Lord! I give myself to Thee. I know not what I am fitted for but to make a hell by myself alone. O Lord! I desire to make this compact with Thee: I will give this sinful being of mine into Thy hands, for Thou alone canst hide it in Thy mercy, and so dispose of me that nothing of myself can anymore be seen. Occupy me wholly with Thy love, which will extinguish in me every other love and keep me wholly lost in Thee, holding me so engrossed by Thee that I shall find neither time nor place for self.

—Saint Catherine of Genoa
Spiritual Dialog, First Part,
Chapter XII

Now, that might sound like a radical proposal to many persons today—especially those under the pernicious influence of liberal, watered-down “Christianity”—yet remember what Christ told us Himself about the conditions of discipleship:

Whoever loves father or mother more than Me is not worthy of Me, and whoever loves son or daughter more than Me is not worthy of Me; and whoever does not take up his cross and follow after Me is not worthy of Me. Whoever finds his life will lose it, and whoever loses his life for My sake will find it.

—Matthew 10:37-39

In regard to your question, then, this all means that if you want to raise children properly, you have to love God more than you love your children and more than you love your life and more than you love your work in the world. By loving God as Saint Catherine describes, you make it possible to show your children how to love and to serve God. Otherwise, you botch the whole job.

And if, after living a life of self-indulgent “love” for the world, you finally discover that you have botched the job of raising your children, then you have one choice: return to God as Saint Catherine describes. In other words, take that cross you wear around your neck like a piece of jewelry and start carrying it.

This necessitates about three steps:

You will have to make reparation to God for your past mistakes, and for the sins your children have committed as a result of your failure to direct them properly. And by making this reparation to God you make it possible for your children to recognize real love and to return to God as well.

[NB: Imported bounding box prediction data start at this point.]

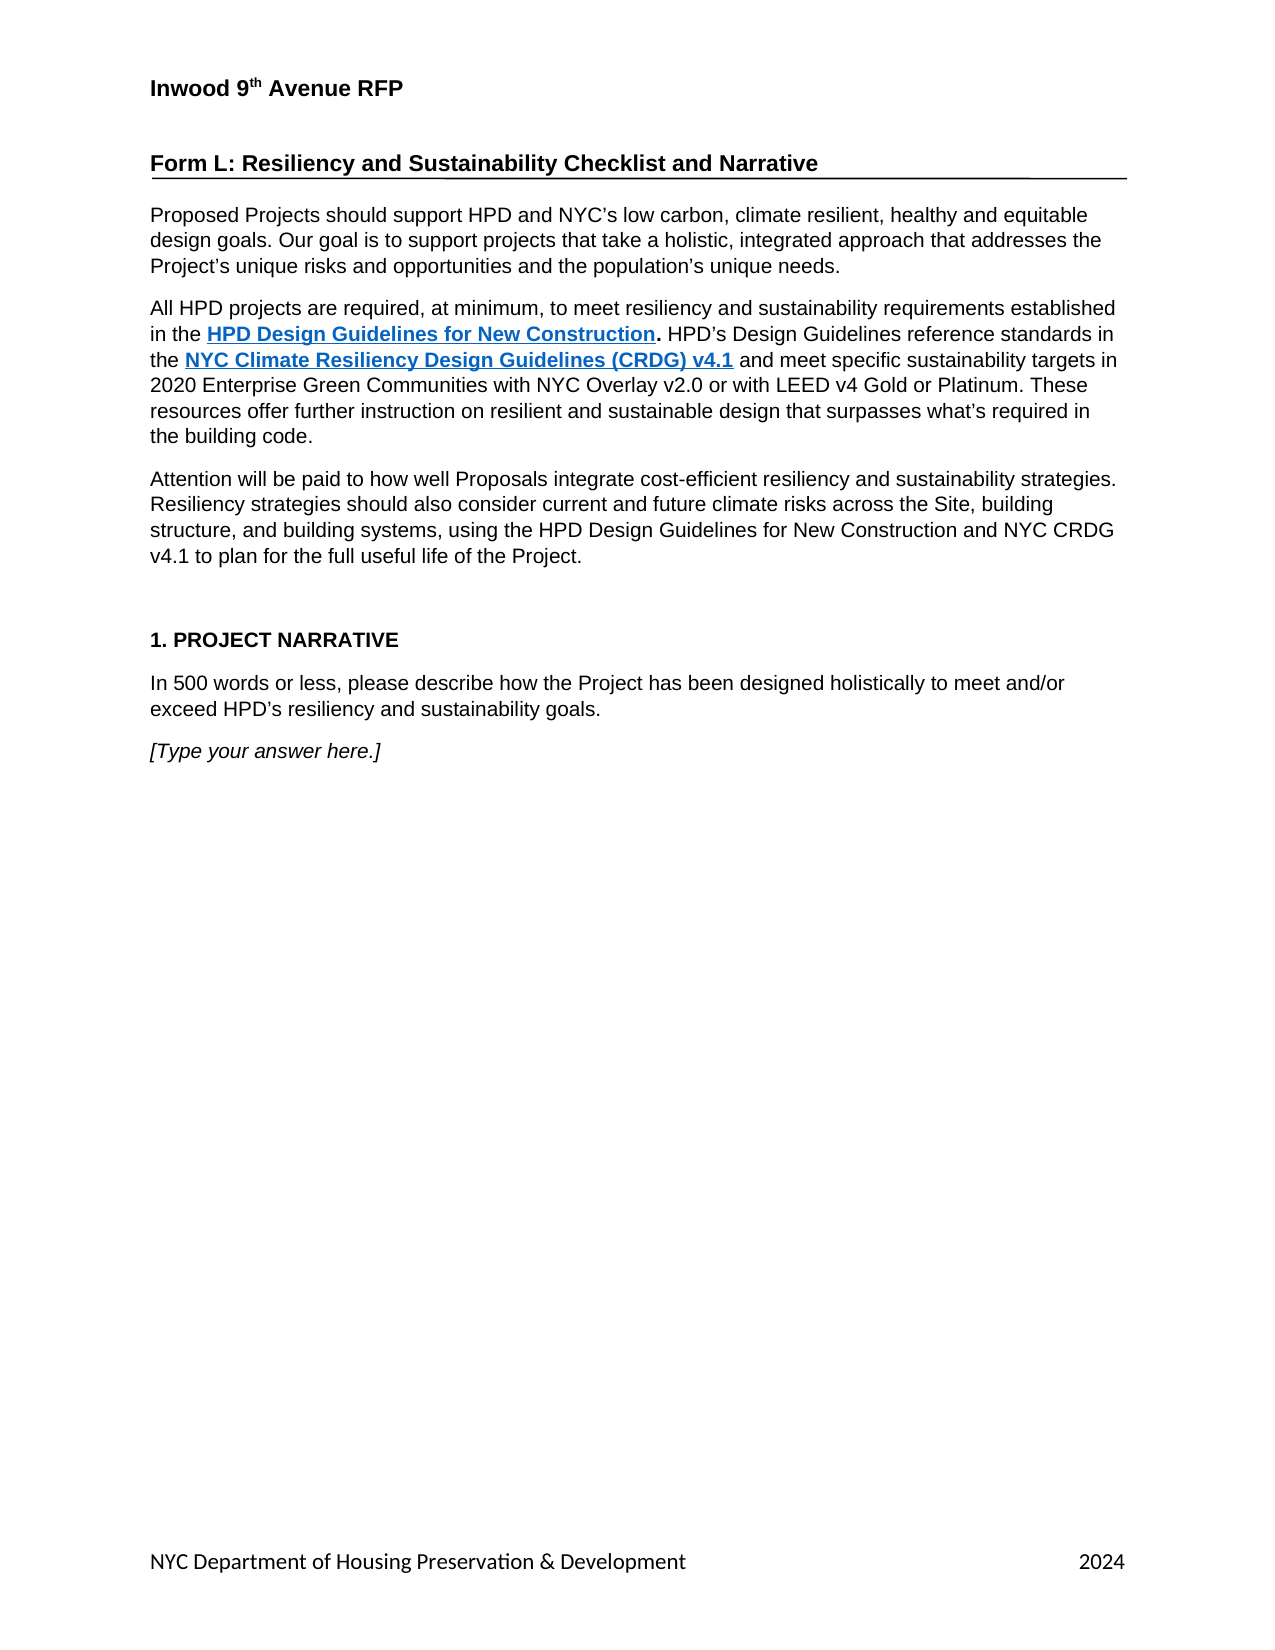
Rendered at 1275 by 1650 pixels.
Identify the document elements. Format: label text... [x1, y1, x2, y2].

text In 500 words or less, please describe how the Project has been designed holistically to meet and/or exceed HPD’s resiliency and sustainability goals. [150, 671, 1125, 720]
text All HPD projects are required, at minimum, to meet resiliency and sustainability requirements established in the HPD Design Guidelines for New Construction. HPD’s Design Guidelines reference standards in the NYC Climate Resiliency Design Guidelines (CRDG) v4.1 and meet specific sustainability targets in 2020 Enterprise Green Communities with NYC Overlay v2.0 or with LEED v4 Gold or Platinum. These resources offer further instruction on resilient and sustainable design that surpasses what’s required in the building code. [150, 296, 1125, 448]
text Attention will be paid to how well Proposals integrate cost-efficient resiliency and sustainability strategies. Resiliency strategies should also consider current and future climate risks across the Site, building structure, and building systems, using the HPD Design Guidelines for New Construction and NYC CRDG v4.1 to plan for the full useful life of the Project. [150, 467, 1125, 567]
text Form L: Resiliency and Sustainability Checklist and Narrative [150, 150, 1125, 176]
text [Type your answer here.] [150, 739, 1125, 763]
text 1. PROJECT NARRATIVE [150, 628, 1125, 652]
text Proposed Projects should support HPD and NYC’s low carbon, climate resilient, healthy and equitable design goals. Our goal is to support projects that take a holistic, integrated approach that addresses the Project’s unique risks and opportunities and the population’s unique needs. [150, 203, 1125, 278]
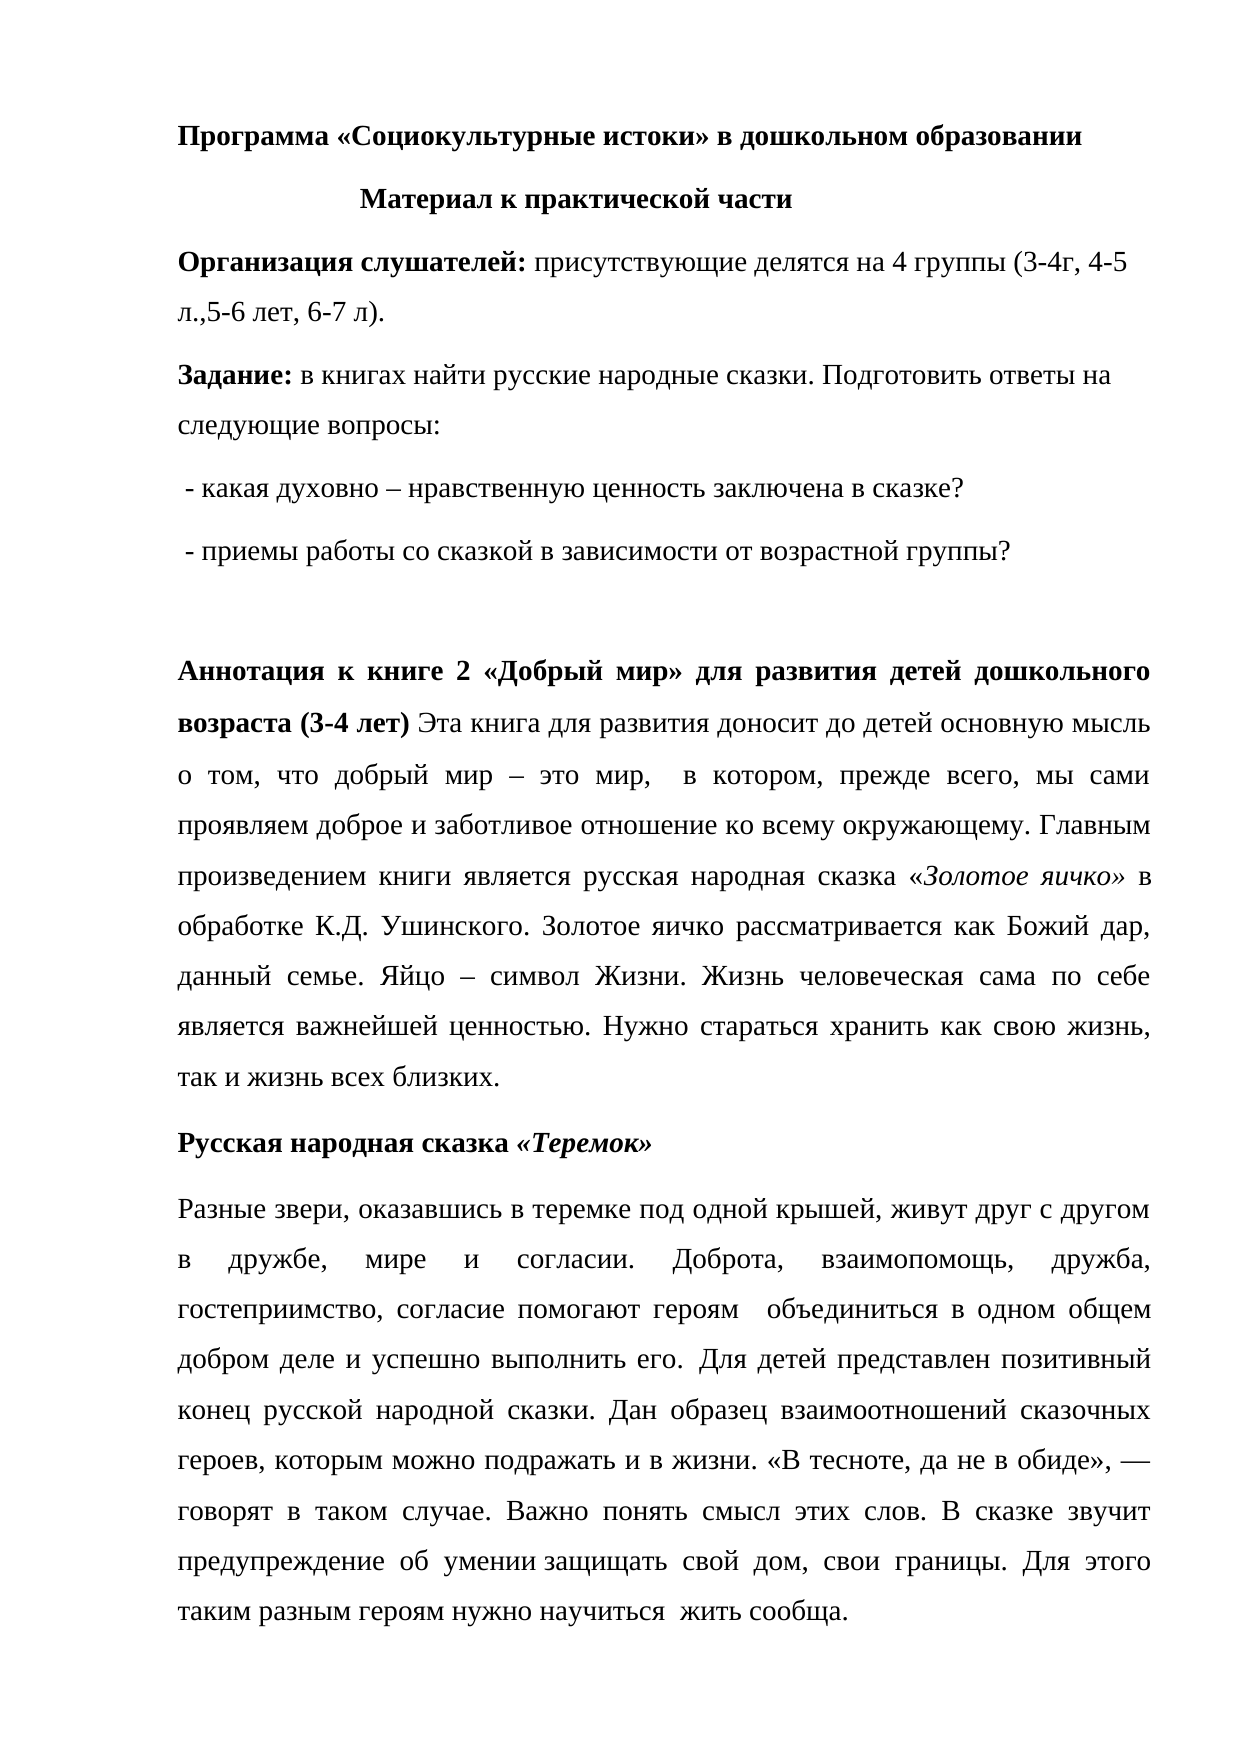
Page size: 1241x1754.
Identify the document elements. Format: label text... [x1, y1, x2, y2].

text Разные звери, оказавшись в теремке под одной крышей, живут друг с другом в дружбе, мире и согласии. Доброта, взаимопомощь, дружба, гостеприимство, согласие помогают героям объединиться в одном общем добром деле и успешно выполнить его. Для детей представлен позитивный конец русской народной сказки. Дан образец взаимоотношений сказочных героев, которым можно подражать и в жизни. «В тесноте, да не в обиде», — говорят в таком случае. Важно понять смысл этих слов. В сказке звучит предупреждение об умении защищать свой дом, свои границы. Для этого таким разным героям нужно научиться жить сообща. [177, 1191, 1152, 1627]
text Аннотация к книге 2 «Добрый мир» для развития детей дошкольного возраста (3-4 лет) Эта книга для развития доносит до детей основную мысль о том, что добрый мир – это мир, в котором, прежде всего, мы сами проявляем доброе и заботливое отношение ко всему окружающему. Главным произведением книги является русская народная сказка «Золотое яичко» в обработке К.Д. Ушинского. Золотое яичко рассматривается как Божий дар, данный семье. Яйцо – символ Жизни. Жизнь человеческая сама по себе является важнейшей ценностью. Нужно стараться хранить как свою жизнь, так и жизнь всех близких. [177, 653, 1152, 1092]
text - приемы работы со сказкой в зависимости от возрастной группы? [177, 533, 1152, 566]
text - какая духовно – нравственную ценность заключена в сказке? [177, 470, 1152, 503]
text Задание: в книгах найти русские народные сказки. Подготовить ответы на следующие вопросы: [177, 357, 1152, 441]
text Русская народная сказка «Теремок» [177, 1125, 1152, 1158]
text Материал к практической части [177, 181, 1152, 214]
text Программа «Социокультурные истоки» в дошкольном образовании [177, 118, 1152, 152]
text Организация слушателей: присутствующие делятся на 4 группы (3-4г, 4-5 л.,5-6 лет, 6-7 л). [177, 244, 1152, 328]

You should also admit openly to your children that your previous behavior was wrong, and that you’re sorry for the mistakes you made. Much of the psychopathology of those who feel victimized derives from their unconscious desire to show the world how much they have been abused and to hear someone acknowledge their pain. Anyone who has ever been injured, therefore, really wants nothing more than to hear the one who hurt him admit he was wrong and to apologize. So give your children the honesty they deserve.

You should then set about living a truly holy life, free of every shred of hypocrisy that your children can point to in scorn. In all of this, you should pray for your children with the intensity of Saint Monica and Saint Rita. And, after many years of sacrifice and prayer, you might find your children coming around back to the Church.

This is all a heavy price to pay for your past mistakes. But if you don’t pay the price, you will spend the rest of your life getting angry at anyone—including God Himself—who points out your self-deceit. And being angry at God is, well, not the path to heaven.